With Galerie de Jonckheere, Brussels, 1989;
Anonymous sale Paris, Tajan, 9 December 1996, lot 9, where acquired by the late father of the present owner.

Literature

J. de Maere & M. Wabbes, Illustrated Dictionary of 17th Century Flemish Painters, Brussels 1994, vol. I, p. 188, vol. II, p. 512, reproduced.

Condition

The following condition report is provided by Sarah Walden, who is an external specialist and not an employee of Sotheby's. This painting is on a perfectly undented copper panel. The minute detail is exceptionally finely preserved. There is a fairly recent varnish with only one or two little retouchings at the very edges, including slightly wider retouching in the lower left base corner and one little retouching at the centre of the base edge which slightly affects the end of the signature. Just one other retouching can be seen under ultra violet light, a little vertical scratch near the upper right corner among the branches. The groups of figures coming out of the town hall may perhaps be fractionally fainter than elsewhere, but otherwise throughout the extraordinary scene the minute brushwork is exquisitely intact. This report was not done under laboratory conditions.
"This lot is offered for sale subject to Sotheby's Conditions of Business, which are available on request and printed in Sotheby's sale catalogues. The independent reports contained in this document are provided for prospective bidders' information only and without warranty by Sotheby's or the Seller."

Catalogue Note

This beautifully preserved copper is the only known signed painting by Bartolomeus Grondonck, a painter of landscapes in early 17th century Flanders who was much influenced by Hans Bol and Jan Brueghel the Elder. This painting is however indebted to a greater degree by David Vinckboons, and in particular to his celebrated composition of 1602, known to us today through his detailed drawing in the print room of the Statens Museum for Kunst in Copenhagen.1  It is a peculiarity that Vinckboons’ best-known composition is one that exists today, in primary source at least, only through a signed drawing rather than a painting, but the composition was so popular in its day, and so influential, that it was widely reproduced by engravers, and their engravings widely copied by painters, for several decades after its inception. The composition was engraved by Nicolas de Bruyn (Hollstein, IV, 171) and Boetuis Adams Bolswert (Hollstein, III, 320) and, like all the known painted versions, the present work follows the direction of the engraving rather than the drawing or lost painting. A later version of the print was published in Amsterdam by Claes Jansz. Visscher in 1634, testament to the lasting popularity of the design. While many of the figures and figure-groups are directly lifted from Vinckboons’ original, Grondonck has allowed himself an element of freedom in the mise-en-scène, with the figures less cramped in a roomier town square, several of them omitted, others adapted, and some seemingly of his own invention. 

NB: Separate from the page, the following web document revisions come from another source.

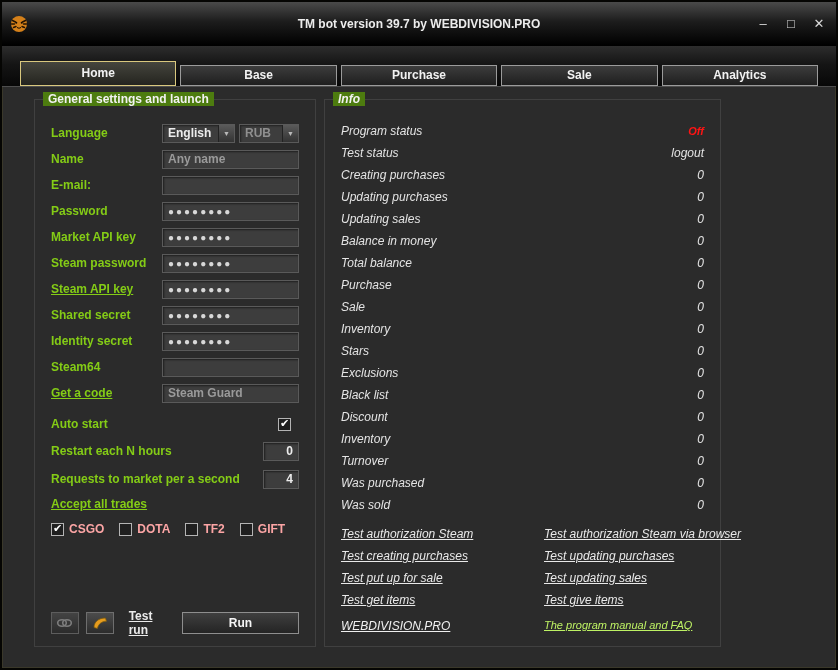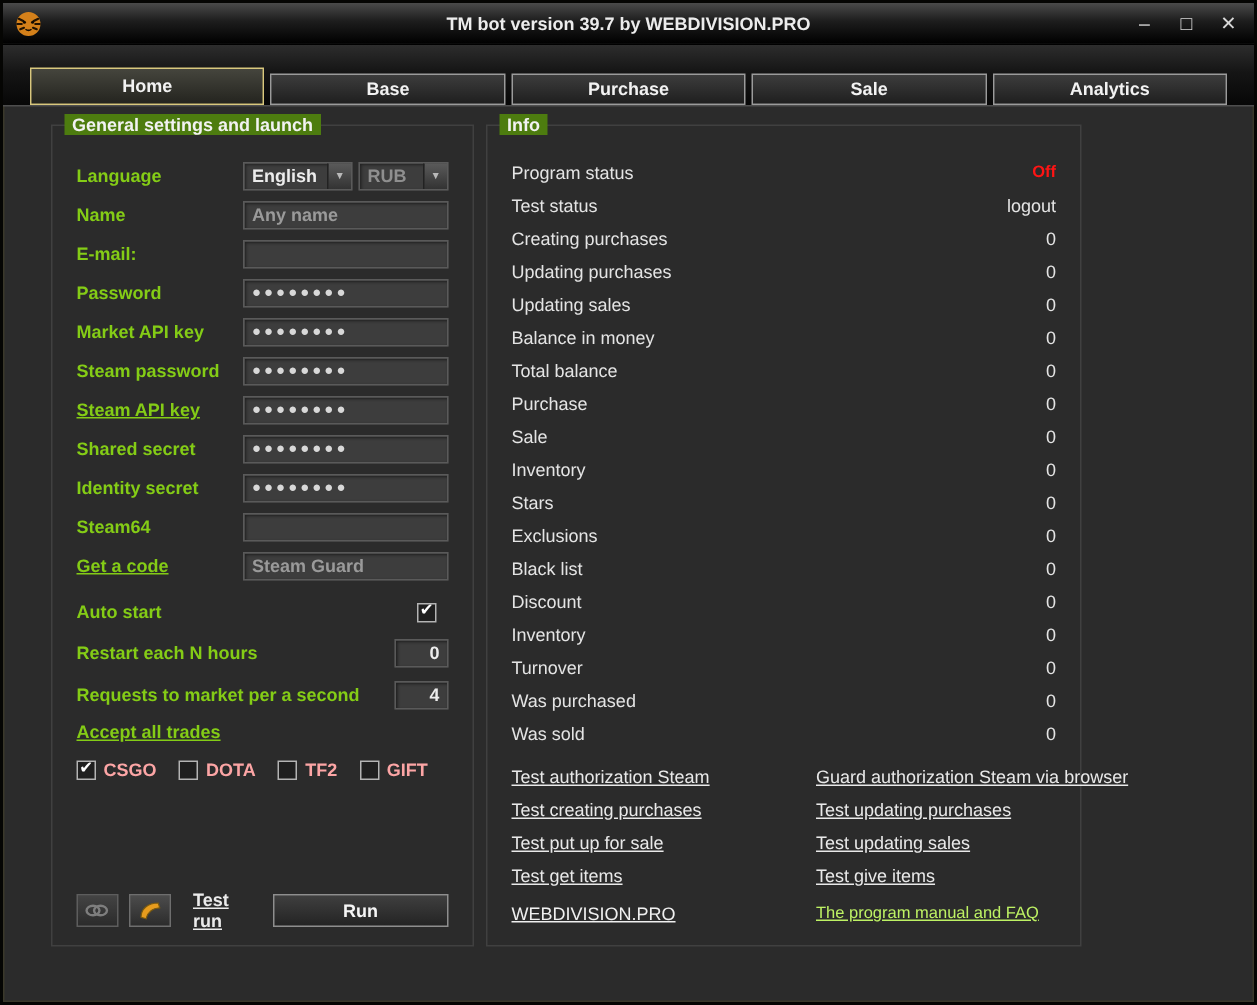--- a/index.html
+++ b/index.html
@@ -14,21 +14,21 @@
     width: 838px;
     height: 670px;
     background: #2b2b2b;
     border: 2px solid #050503;
     box-shadow: inset 0 0 0 1px #3a382a;
     overflow: hidden;
   }
   
   .titlebar {
     position: relative;
-    height: 28px;
+    height: 44px;
     background: linear-gradient(180deg, #4a4a4a 0%, #1d1d1d 45%, #000 100%);
     display: flex;
     align-items: center;
     padding: 0 8px;
     border-bottom: 1px solid #000;
   }
   .app-icon { width: 20px; height: 20px; display: inline-flex; align-items: center; }
   .titlebar .title {
     position: absolute; left: 0; right: 0;
     text-align: center;
@@ -70,21 +70,21 @@
     position: absolute;
     border: 1px solid #404040;
   }
   .group-title {
     position: absolute; top: -8px; left: 8px;
     background: #4d7c0f; padding: 0 5px;
     color: #f2f2f2; font-size: 12px; font-weight: bold;
     white-space: nowrap;
   }
   .group-left  { left: 32px;  top: 12px; width: 282px; height: 548px; }
-  .group-right { left: 322px; top: 12px; width: 397px; height: 548px; }
+  .group-right { left: 322px; top: 12px; width: 397px; height: 548px; font-style: italic; }
   .group-inner {
     display: flex; flex-direction: column;
     height: 100%;
     padding: 20px 16px 11px 16px;
   }
   
   .frow {
     display: flex; align-items: center; justify-content: space-between;
     height: 26px; flex: none;
   }
@@ -429,21 +429,21 @@
           <span class="ivalue">0</span>
         </div>
         <div class="irow">
           <span class="ilabel">Was sold</span>
           <span class="ivalue">0</span>
         </div>
 
         <div class="links-block">
           <div class="lrow">
             <a class="tlink lcol1">Test authorization Steam</a>
-            <a class="tlink">Guard authorization Steam via browser</a>
+            <a class="tlink">Test authorization Steam via browser</a>
           </div>
           <div class="lrow">
             <a class="tlink lcol1">Test creating purchases</a>
             <a class="tlink">Test updating purchases</a>
           </div>
           <div class="lrow">
             <a class="tlink lcol1">Test put up for sale</a>
             <a class="tlink">Test updating sales</a>
           </div>
           <div class="lrow">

Through animated works like this it is not difficult to imagine the cacophony that characterised such kermesses, this one about to grow louder and more varied by the line of people queuing up at the musical instrument stall in the centre. The scene itself contrasts the innocence of childhood and its self-made fun with the excess and debauchery of those children’s parents, as any self-respecting Flemish kermesse ought to. In front of a staged comedy stands a small group of onlookers, several gesticulating madly at the actors, while to its right two women urge their men not to get involved in a brawl. A young man relieves himself by the doorpost to the inn while a group of children pile themselves on top of each other, upside-down, sideways and any-which-way, as the warm afternoon descends into a haze of merriment.

For a long time the painting has been known as the Kermesse of Oudenaarde because the elaborate building in the central middle ground resembles, and is probably based upon, the town hall in Oudenaarde, south of Ghent. Other nomenclatures are the Peasant’s kermesse, a literal translation of the inscription on the red flag, ‘Die Boere kermis’, and Sebastiaanskermis, presumably on the basis of the figure depicted on the same flag, which may or may not be intended as St. Sebastian.

1. See K. Goossens, David Vinckboons, Soest 1977, reproduced p. 64, fig. 30.